Bill Paxton
Chris O'Donnell
Robin Tunney
directed by
Martin Campbell
A big action movie needs a big budget, for the huge
expenses such as actors being paid $10 million to
recite 10 lines, and to have 400-ft billboards
advertising the movie emblazoned on every single piece
of space not already taken up by a Starbucks.
Big
bucks have been spent on Vertical Limit, but to date I
have not seen a single poster. And the stars: Bill
Paxton and Chris O'Donnell are hardly front-line
actors. So is it possible that for once a studio has
actually spent a film's budget on, well, making the
film?
Errr, yes.
So the pretty standard plot: Millionaire airline owner
Bill Paxton wants to successfully scale K2 after a
disastorous attempt four years previously when several
climbers in his party died (mmm... Richard Branson,
owner of airline, and failed balloon-flight
enthusiast, take note).
This time, however, things
don't go according to plan, and Paxton, along with 2
fellow climbers, are trapped in a crevice. Cue the
heroes, led by Chris O'Donnell, whose sister is one of
the trapped, to leave base camp armed with
nitro-glyceryne in order to rescue the trio of
victims. As I said, pretty standard, as is the acting,
the music, and the now fundamental plot twists.
What
distinguishes this from the trickle of Hollywood
diarrhea that flows through our cinemas, however, is
the absolutely thrilling action sequences, stunts, and
explosions, not to mention beautiful landscape shots
of the mountains and the desert. The script isn't even
too bad ("She's French-Canadian. When she's Canadian,
she's real friendly. I think today she's French").

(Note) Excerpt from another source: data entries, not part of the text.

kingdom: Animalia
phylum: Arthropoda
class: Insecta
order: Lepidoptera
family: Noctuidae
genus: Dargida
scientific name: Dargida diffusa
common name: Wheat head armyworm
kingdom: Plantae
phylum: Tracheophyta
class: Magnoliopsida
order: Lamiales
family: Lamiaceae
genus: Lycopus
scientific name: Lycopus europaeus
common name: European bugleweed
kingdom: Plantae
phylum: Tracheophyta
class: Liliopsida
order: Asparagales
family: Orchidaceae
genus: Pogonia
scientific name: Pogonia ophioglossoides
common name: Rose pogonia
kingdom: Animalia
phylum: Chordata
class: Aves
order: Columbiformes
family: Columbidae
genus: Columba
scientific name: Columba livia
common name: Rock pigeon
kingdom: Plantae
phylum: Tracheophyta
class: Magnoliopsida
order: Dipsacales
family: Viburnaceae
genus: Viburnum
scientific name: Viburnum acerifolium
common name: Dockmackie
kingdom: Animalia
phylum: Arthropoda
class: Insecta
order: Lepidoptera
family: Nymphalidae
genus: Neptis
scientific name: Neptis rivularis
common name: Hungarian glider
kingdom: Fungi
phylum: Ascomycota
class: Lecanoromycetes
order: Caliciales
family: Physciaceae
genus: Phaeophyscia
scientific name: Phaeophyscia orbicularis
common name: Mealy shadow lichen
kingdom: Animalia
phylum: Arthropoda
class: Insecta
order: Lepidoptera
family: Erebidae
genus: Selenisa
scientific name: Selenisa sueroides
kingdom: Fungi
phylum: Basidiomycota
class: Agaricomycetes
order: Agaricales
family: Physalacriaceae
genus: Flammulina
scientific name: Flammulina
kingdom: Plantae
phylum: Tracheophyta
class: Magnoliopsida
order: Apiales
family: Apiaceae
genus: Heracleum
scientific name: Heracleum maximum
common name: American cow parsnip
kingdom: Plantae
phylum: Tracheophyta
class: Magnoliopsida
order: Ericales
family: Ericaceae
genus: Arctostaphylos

There is edge-of-the-seat tension, mind-numbing
special-effects (comparable to the fx in the Matrix),
and cascading avalanches that make you want to duck at
their approach. This is a Cliffhanger for the 2000's,
only better. Action doesn't get much better than this.
Sit in the front row, take a blanket (it gets chilly
26,000ft up), and get lost in wonder.